SOURCE TEXT.
..............................
Goldberger, sitting on Gehry’s Wiggly Side Chair (1972), from the architect’s Easy Edges short-lived furniture collection. The designs made innovative use of corrugated cardboard (a surprisingly strong material, it turned out) and were set to be sold by Bloomingdale’s, until Gehry pulled out of the deal.

Courtesy Michael Lionstar


SM: Let’s talk a bit more about the architecture. Much has been made about how Gehry’s early work adopted the vernacular and subverted it in a way. Where would you place Gehry on the spectrum of Postmodernists, in the late 1960s and early 1970s?

PG: There’s no question that there’s a lot of the vernacular in the Hillcrest Apartments [1962, one of Gehry’s first independent commissions], and it’s why Esther McCoy didn’t like it. The book also talks about the fact that there are similarities between Frank and Postmodernists like Robert Venturi and Charles Moore, whose architecture could not be more different superficially; but, when Frank emerged on his own, he sought to make a very similar critique of orthodox Modernism. At an early point, back when Robert Venturi was building his mother’s house and Frank was building his earliest work, the impulses behind the different projects were actually startlingly similar, and that’s a point I was trying to make. Ultimately, they chose to interpret this in very, very different ways, and as the years went on the work became more and more different. But in fact, there’s a certain common root.

SM: His work then also had an almost punk aspect to it, a coarseness and a nonconformity that get lost as he adopts computer software. Bilbao, for instance, has lost some of its avant-garde appeal, partly because of the work that it ushered in, by Gehry and others. Is it possible to read that building anew today in spite of its unfortunate influence?

PG: I think it’s a vastly more subtle and important building than the starchitecture brand suggests, and it was reduced to that by people who liked it but didn’t fully understand it. That’s the price that one pays when a work of high culture is accepted by middle culture. That can happen in literature, film, and music—there are loads of people now who think David Foster Wallace is very cool and read him without really grasping most of what made his writing extraordinary, and I would say the same is the case here. It was fundamentally a good thing for society for that building to become iconic. That said, there’s no free lunch, and in that transformation into an iconic object a certain amount of understanding was lost or the finer points disappeared as the building became stereotyped; in fact, it’s a much more subtle and knowing piece of urbanism than it’s often understood to be. Obviously, if someone likes his buildings, Frank’s happy about it, although I think he feels that a lot of the reasons that that building’s been liked are the wrong reasons.

SM: What, exactly, does he want, then?

PG: He’s full of conflicts, which is one thing that makes him so interesting. There’s a line in the book where he says success is always harder to deal with than failure. He craves success and he’s terrified of it at the same time. You have to accept that contradiction. For example, he walked away from his collection of corrugated-cardboard furniture [Easy Edges, which was to be sold in Bloomingdale’s stores in the early 1970s] he said it was primarily because he’d be manipulated as a public personality to the point that he would cease to be an architect. He’s always walked away from things when they freak him out—even when they might have been of great personal benefit—or if he felt he was losing control. With the New York Times Building, he was all but officially chosen to do the building, but then walked away from it, and it went to Renzo Piano. He kind of got scared of doing a skyscraper in New York, plus he also found it to be a more corporate thing than he really wanted to put up with it. So he didn’t.
..............................
INFORMATION SUPPLIED.

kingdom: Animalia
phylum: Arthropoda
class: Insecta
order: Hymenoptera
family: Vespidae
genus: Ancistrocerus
..............................
GIVEN PROBLEM 1.
Transcribe the Gehry interview from "SM: His work" up to and including "its unfortunate influence?".
GIVEN PROBLEM 2.
Go on with the Gehry interview from the point where it stops.

EXERCISE RESULT 1.
SM: His work then also had an almost punk aspect to it, a coarseness and a nonconformity that get lost as he adopts computer software. Bilbao, for instance, has lost some of its avant-garde appeal, partly because of the work that it ushered in, by Gehry and others. Is it possible to read that building anew today in spite of its unfortunate influence?

EXERCISE RESULT 2.
The very first sketch Gehry made of the design for the Guggenheim Bilbao.

Courtesy Gehry Partners

SM: In the last five or seven years, the buildings have taken on a shared character that could be termed the “late Gehry style,” where there’s a kind of reverential look into his own work, such as at the New World Symphony. Is this merely nostalgia or is it more productive than that?

PG: It’s certainly more than nostalgia, or rather, the nostalgia of the work is instrumental. I’m not sure Frank would agree with that, or that he would agree with my interpretation of Fondation Louis Vuitton combining early and late Gehry. In the case of the New World Symphony, the circumstances were different—but to point out something that’s equally important to him, especially now, is his nearly desperate desire to prove that he can do buildings on a budget that are responsive to programs. There’s nothing that bothers him more than being thought of as somebody who does fancy shapes that are arbitrary and being defined as a take-it-or-leave it architect. He feels that that’s the greatest misunderstanding of his work, and there I would agree with him. New World Symphony was his attempt to show that he could design something on a budget, and there was a very tight budget for that building. He wanted to show that he was happy to put a Gehry-esque auditorium inside a box, because that was the cheaper way of doing it. Despite how visually and formally different his late work is, projects like the New World Symphony and Fisher Center at Bard make me think of Venturi and the complexity and contradiction of architecture more than it does, say, Norman Foster.

SM: Would you say that Gehry is the last of his kind, so to speak? Or would you at least acknowledge that the architect-artist figure that he represents is in jeopardy?

PG: In many ways Gehry is a very traditional architect because he believes in one-of-a-kind buildings that create unique experiences in real physical space and which are material form arranged in a particular way. It is very possible that technology will make that whole idea obsolete at some point. And if architectural culture passes him by, it will be as much for that reason as anything else. He is of the belief—and only time will tell if it’s right or wrong—that the better way to use technology is not endless replication, but to make economical the creation of unique objects. That is the theory behind 8 Spruce Street, the apartment tower in Lower Manhattan, where his software enabled that facade to be what it is and the building to be buildable at costs close to those of a conventional New York apartment high-rise. So, he is, in fact, keeping up with the times and preparing for another age, and whether other people will do it his way or not remains to be seen.

SM: There was a great controversy about his giving the finger to a Spanish reporter last year. What, aside from the gesture itself, does it say about Gehry’s perception of himself?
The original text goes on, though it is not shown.